Khususnya di Kota Medan, menurut Hamdani tidak mudah dilakukan perubahan peruntukkan bangunan ruko menjadi tempat ibadah.Karena yang namanya ruko, sudah jelas berada dalam satu kawasan (komplek) rumah toko yang memang peruntukkannya untuk ruko. Persyaratan lain, lanjut Hamdani adalah kajian dan masalah lalu lintas dan izin gangguan/ lingkungan (HO) dari tetangga atau masyarakat sekitarnya. Oleh karena itu, jika hal-hal tersebut tidak terpenuhi maka sudah jelas membuat ruko menjadi rumah ibadah adalah pelanggaran sehingga harus segera ditutup.Hamdani Harahap menyebutkan, potensi konflik apabila ruko atau rumah tempat tinggal dijadikan rumah ibadah sangat tinggi.Karena itu dia meminta pemerintah harus benar-benar serius dalam menangani masalah ini.

Berita mengenai pemanfaatan ruko sebagai rumah ibadah tersebut membuat peneliti ingin menanyakan kepada anggota kepengurusan FKUB Kota Medan bagaimana cara penyelesaiannya. Hal tersebut dijelaskan oleh Bapak Pdt. DR. L. Karo Sekali selaku Sekretaris FKUB Kota Medan sebagai berikut:

“… apabila ada rumah ibadah berbentuk ruko atau mall, kita harus pastikan apakah pengurus rumah ibadah tersebut

memiliki izin dari FKUB dan memenuhi syarat-syarat yang ditentukan? Jika ada, ya kita izinkan mereka mendirikan rumah ibadah di dalam ruko atau mall tersebut. Tapi jika tidak ada, kita akan tutup rumah ibadah tersebut. Kita biasanya memberikan surat rekomendasi sementara untuk rumah ibadah di sebuah gedung dalam jangka waktu kurang lebih 2 (dua) tahun, tetapi harus memenuhi syarat-syarat yang diberlakukan oleh FKUB. Dan apabila jangka waktu pendirian rumah ibadah sementara tersebut sudah habis, surat rekomendasinya bisa diperpanjangan dengan catatan melengkapi kembali syarat-syarat itu tadi…”

Hal serupa juga diungkapkan oleh Bapak H. Manippo Pohan selaku pegawai secretariat FKUB Kota Medan sebagai berikut:

“… kita kasih surat rekomendasi untuk pendirian rumah ibadah sementara selama kurang lebih 2 (dua) tahun. Tetapi syarat dan kelengkapan surat harus dipenuhi terlebih dahulu. Dan surat rekomendasi itu bisa diperpanjang kembali..”

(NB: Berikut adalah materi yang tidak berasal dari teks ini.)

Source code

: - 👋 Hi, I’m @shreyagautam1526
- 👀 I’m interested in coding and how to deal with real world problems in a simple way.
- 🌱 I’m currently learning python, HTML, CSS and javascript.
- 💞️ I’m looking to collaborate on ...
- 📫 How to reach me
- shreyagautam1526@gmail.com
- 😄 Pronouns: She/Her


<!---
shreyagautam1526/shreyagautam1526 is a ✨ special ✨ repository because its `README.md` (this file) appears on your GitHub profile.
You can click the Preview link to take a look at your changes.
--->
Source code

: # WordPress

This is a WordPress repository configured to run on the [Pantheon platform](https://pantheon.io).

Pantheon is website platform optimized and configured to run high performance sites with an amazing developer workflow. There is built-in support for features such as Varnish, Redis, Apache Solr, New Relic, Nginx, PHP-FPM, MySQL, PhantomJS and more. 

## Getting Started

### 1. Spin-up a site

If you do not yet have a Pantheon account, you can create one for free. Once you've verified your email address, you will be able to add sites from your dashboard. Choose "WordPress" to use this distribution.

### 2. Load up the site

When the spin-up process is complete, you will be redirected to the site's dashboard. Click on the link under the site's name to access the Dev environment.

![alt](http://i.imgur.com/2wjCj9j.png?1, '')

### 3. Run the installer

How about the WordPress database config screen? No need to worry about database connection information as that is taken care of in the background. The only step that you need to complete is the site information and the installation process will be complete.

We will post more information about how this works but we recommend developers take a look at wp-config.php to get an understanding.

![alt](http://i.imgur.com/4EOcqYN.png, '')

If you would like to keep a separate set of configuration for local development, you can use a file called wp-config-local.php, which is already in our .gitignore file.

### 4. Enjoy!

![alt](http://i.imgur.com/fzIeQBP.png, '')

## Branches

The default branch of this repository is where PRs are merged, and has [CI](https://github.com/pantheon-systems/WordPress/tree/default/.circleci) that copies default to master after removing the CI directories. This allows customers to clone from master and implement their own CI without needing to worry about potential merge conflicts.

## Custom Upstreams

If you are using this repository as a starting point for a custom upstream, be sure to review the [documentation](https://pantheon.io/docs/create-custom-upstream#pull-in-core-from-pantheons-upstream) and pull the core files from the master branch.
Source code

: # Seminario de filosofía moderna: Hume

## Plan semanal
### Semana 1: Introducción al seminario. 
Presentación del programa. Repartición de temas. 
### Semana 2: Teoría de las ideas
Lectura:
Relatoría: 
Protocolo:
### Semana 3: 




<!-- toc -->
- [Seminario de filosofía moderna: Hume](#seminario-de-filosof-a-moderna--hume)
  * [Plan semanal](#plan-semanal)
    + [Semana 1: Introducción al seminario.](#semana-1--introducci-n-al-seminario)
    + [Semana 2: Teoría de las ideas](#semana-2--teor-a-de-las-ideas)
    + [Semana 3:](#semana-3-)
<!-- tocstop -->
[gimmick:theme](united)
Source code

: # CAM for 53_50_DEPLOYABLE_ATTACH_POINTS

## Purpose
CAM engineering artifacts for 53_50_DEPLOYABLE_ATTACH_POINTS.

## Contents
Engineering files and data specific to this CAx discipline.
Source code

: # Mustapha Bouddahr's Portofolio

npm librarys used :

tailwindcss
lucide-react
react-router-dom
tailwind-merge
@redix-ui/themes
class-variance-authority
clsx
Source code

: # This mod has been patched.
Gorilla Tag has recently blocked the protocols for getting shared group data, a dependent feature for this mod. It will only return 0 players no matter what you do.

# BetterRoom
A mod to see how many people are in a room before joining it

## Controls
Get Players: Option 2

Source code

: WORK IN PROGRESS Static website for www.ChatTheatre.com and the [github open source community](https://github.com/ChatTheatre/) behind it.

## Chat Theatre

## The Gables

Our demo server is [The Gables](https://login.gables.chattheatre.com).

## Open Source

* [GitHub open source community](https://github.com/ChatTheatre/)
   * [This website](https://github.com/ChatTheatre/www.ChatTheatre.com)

Berdasarkan Bab V pasal 18 ayat (1), (2) dan (3) Peraturan Bersama Menteri Agama dan Menteri Dalam Negeri Nomor 9 dan Nomor 8 Tahun 2006, khusus untuk permohonan izin sementara pemanfaatan bangunan gedung yang digunakan sebagai rumah ibadah sementara, pemohon mengajukan permohonan kepada FKUB dengan melampirkan izin tertulis pemilik bangunan, rekomendasi tertulis dari Lurah, dan pelaporan tertulis kepada FKUB. Dengan begitu ruko dan mall bisa dijadikan rumah ibadah asalkan memenuhi dan melengkapi syarat-syarat yang sudah ditentukan oleh pihak FKUB.